Named joint coordinates
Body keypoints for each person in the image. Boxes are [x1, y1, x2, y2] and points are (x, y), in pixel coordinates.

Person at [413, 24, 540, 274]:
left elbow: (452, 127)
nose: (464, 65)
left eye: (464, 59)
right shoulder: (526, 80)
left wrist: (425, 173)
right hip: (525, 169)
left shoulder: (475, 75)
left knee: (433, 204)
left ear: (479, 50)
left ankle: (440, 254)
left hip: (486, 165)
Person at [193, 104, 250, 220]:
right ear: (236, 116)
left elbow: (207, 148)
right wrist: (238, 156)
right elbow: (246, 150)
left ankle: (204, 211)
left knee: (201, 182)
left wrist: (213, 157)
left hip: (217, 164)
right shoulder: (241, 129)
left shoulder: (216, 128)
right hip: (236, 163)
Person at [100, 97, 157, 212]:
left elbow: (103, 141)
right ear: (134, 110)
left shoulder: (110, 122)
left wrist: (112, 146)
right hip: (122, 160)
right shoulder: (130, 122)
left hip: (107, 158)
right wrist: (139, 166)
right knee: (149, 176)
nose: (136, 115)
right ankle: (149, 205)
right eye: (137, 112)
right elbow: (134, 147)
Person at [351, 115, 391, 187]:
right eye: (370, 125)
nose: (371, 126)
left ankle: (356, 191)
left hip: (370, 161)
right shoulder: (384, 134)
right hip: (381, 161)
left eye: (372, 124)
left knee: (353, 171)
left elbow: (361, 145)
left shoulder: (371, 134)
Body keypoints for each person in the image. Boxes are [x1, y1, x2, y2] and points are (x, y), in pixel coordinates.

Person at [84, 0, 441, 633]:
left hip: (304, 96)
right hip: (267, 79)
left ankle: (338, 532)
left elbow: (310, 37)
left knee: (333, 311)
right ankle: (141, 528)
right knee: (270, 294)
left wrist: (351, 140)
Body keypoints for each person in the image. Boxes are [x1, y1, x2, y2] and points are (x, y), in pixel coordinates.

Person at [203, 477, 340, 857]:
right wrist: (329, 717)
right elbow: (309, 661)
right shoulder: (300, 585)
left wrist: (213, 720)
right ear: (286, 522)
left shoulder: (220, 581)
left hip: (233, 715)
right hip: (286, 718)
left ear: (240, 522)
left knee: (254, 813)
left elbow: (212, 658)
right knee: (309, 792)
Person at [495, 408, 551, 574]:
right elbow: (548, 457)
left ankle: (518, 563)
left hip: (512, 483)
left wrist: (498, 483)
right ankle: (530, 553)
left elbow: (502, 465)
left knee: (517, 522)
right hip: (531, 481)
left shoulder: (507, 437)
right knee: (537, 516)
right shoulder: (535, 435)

**WORK INSTRUCTIONS:** If a line in the data contains the string "elbow", count it, then give the total and nothing else.

**ANSWER TO THIS PROBLEM:** 11